• Directions: In the copy, include no pictures, but reproduce every record exactly.

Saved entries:
* * * * * * *
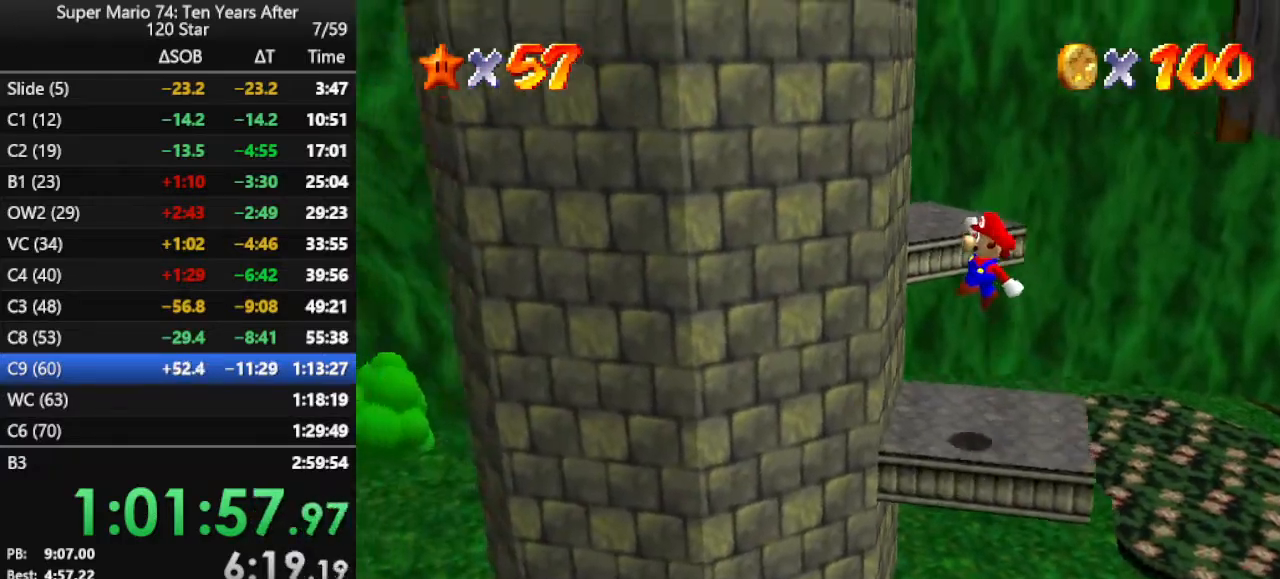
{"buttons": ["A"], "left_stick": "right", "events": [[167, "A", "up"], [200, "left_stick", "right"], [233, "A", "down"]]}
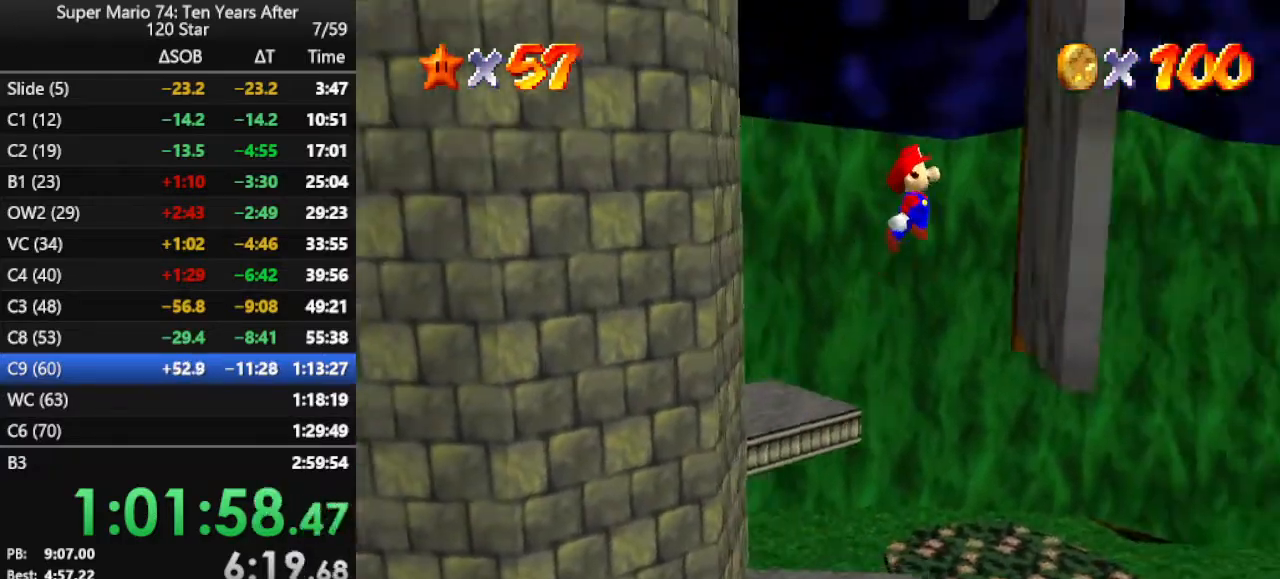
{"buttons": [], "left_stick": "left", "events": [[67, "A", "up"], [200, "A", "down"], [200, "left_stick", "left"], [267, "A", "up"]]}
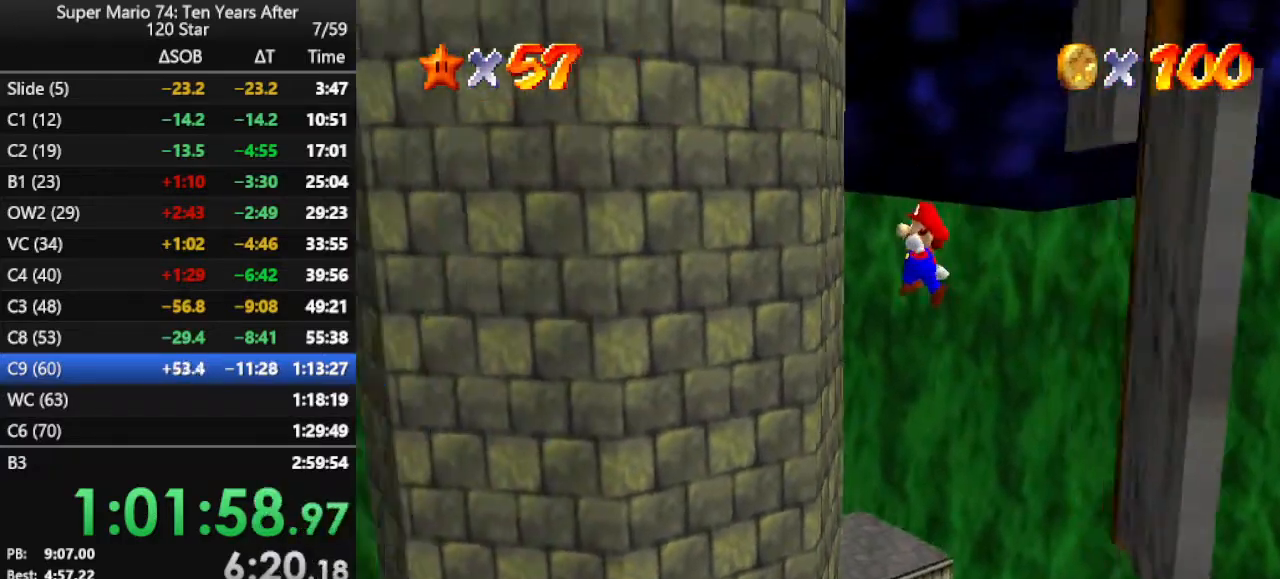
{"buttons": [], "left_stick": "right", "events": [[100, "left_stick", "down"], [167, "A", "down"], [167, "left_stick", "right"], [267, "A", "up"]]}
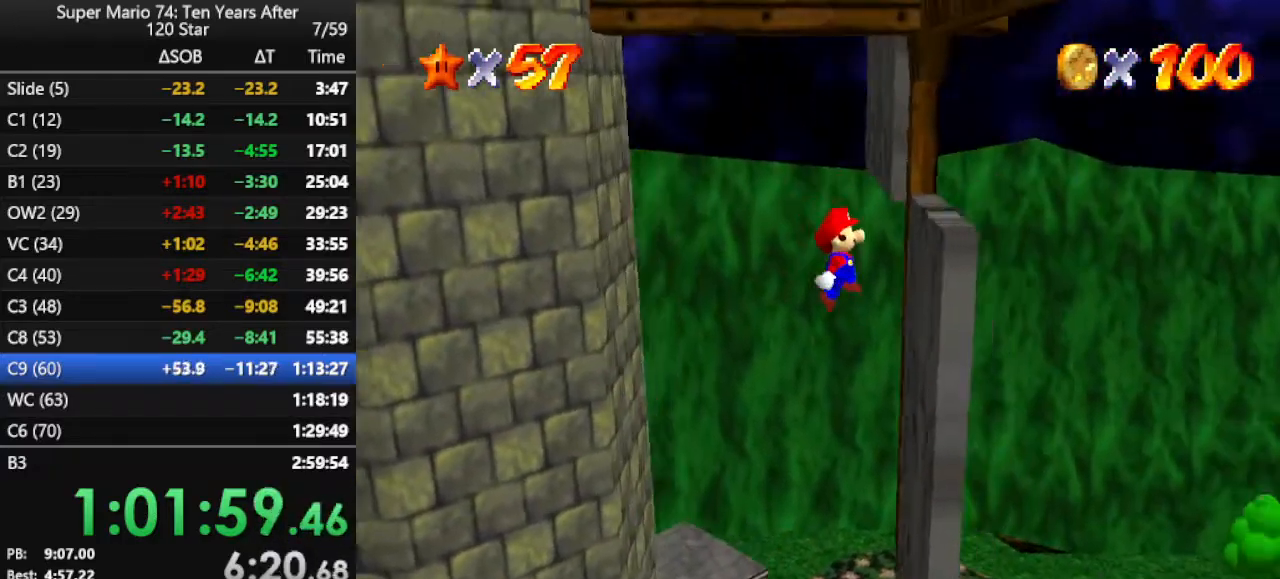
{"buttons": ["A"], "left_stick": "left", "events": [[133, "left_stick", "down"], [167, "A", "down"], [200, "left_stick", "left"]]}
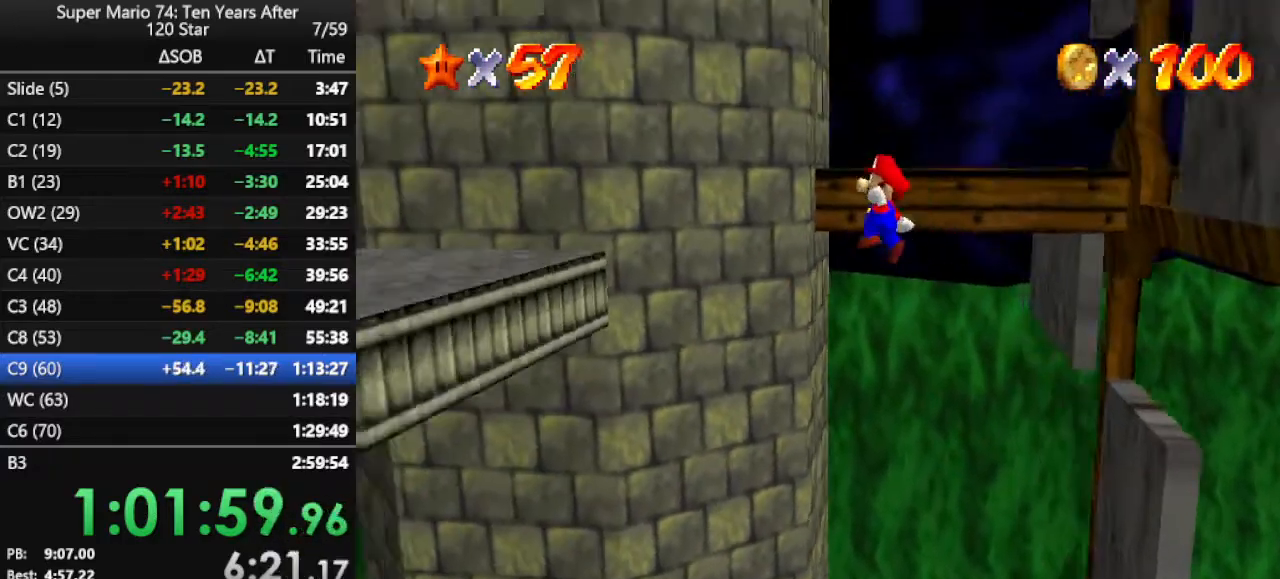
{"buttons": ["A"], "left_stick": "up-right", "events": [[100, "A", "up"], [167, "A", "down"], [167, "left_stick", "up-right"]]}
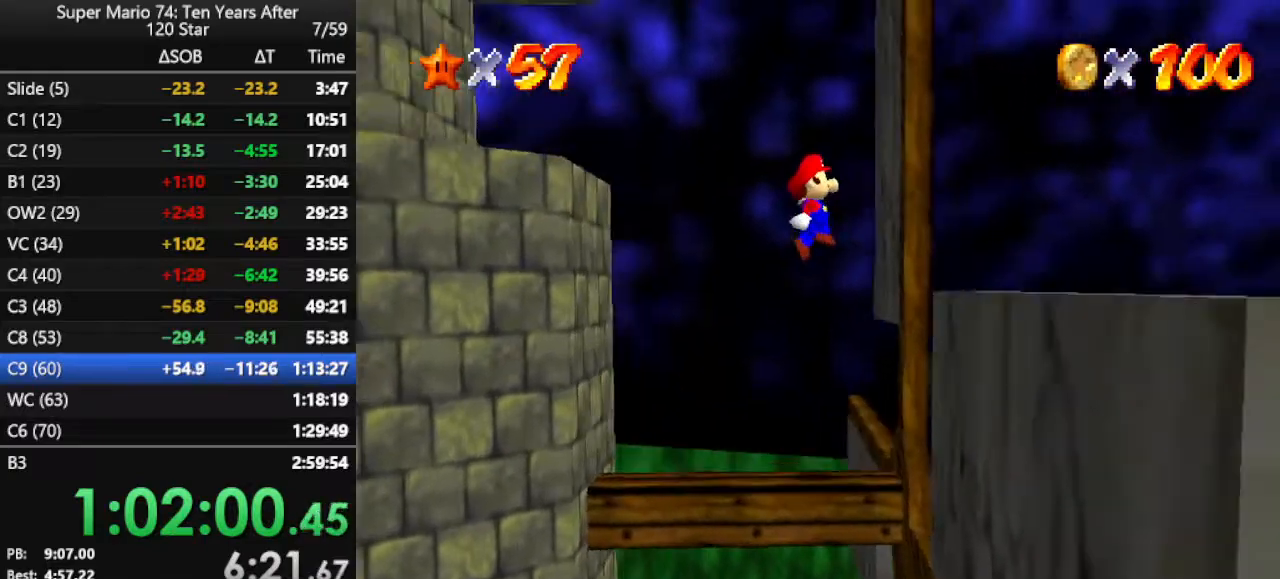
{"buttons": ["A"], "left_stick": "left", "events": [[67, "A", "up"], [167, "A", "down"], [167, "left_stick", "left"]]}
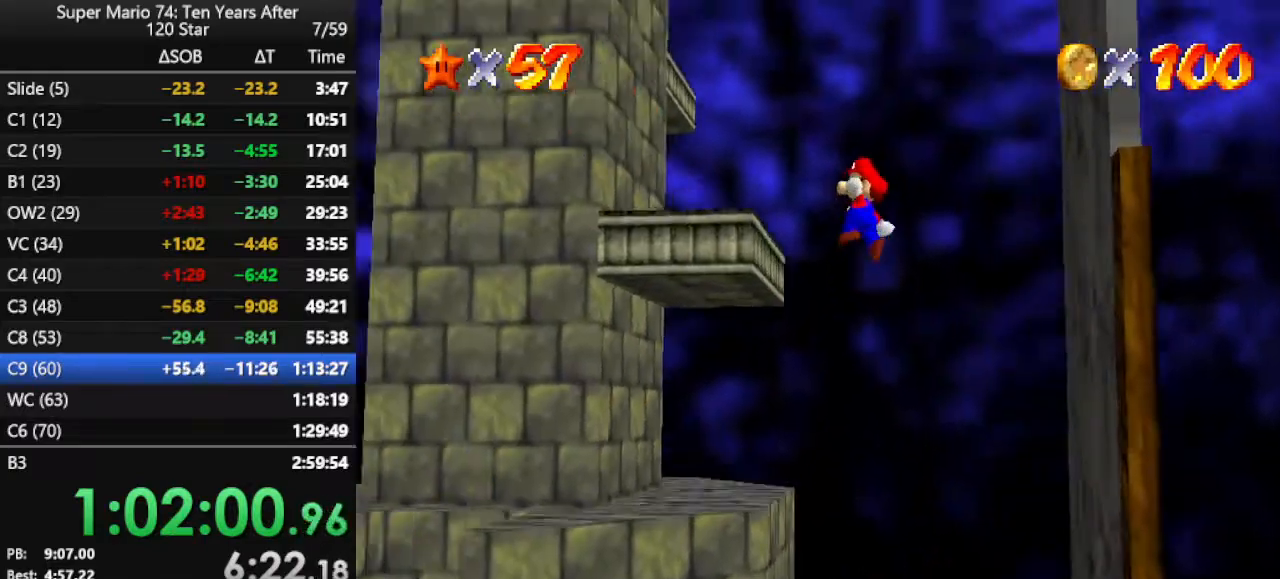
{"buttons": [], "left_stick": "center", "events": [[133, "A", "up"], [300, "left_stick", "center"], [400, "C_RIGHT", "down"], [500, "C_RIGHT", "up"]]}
* * * * * * *
• Solution to the problem:
{"buttons": ["A"], "left_stick": "right", "events": [[167, "A", "up"], [200, "left_stick", "right"], [233, "A", "down"]]}
{"buttons": [], "left_stick": "left", "events": [[67, "A", "up"], [200, "A", "down"], [200, "left_stick", "left"], [267, "A", "up"]]}
{"buttons": [], "left_stick": "right", "events": [[100, "left_stick", "down"], [167, "A", "down"], [167, "left_stick", "right"], [267, "A", "up"]]}
{"buttons": ["A"], "left_stick": "left", "events": [[133, "left_stick", "down"], [167, "A", "down"], [200, "left_stick", "left"]]}
{"buttons": ["A"], "left_stick": "up-right", "events": [[100, "A", "up"], [167, "A", "down"], [167, "left_stick", "up-right"]]}
{"buttons": ["A"], "left_stick": "left", "events": [[67, "A", "up"], [167, "A", "down"], [167, "left_stick", "left"]]}
{"buttons": [], "left_stick": "center", "events": [[133, "A", "up"], [300, "left_stick", "center"], [400, "C_RIGHT", "down"], [500, "C_RIGHT", "up"]]}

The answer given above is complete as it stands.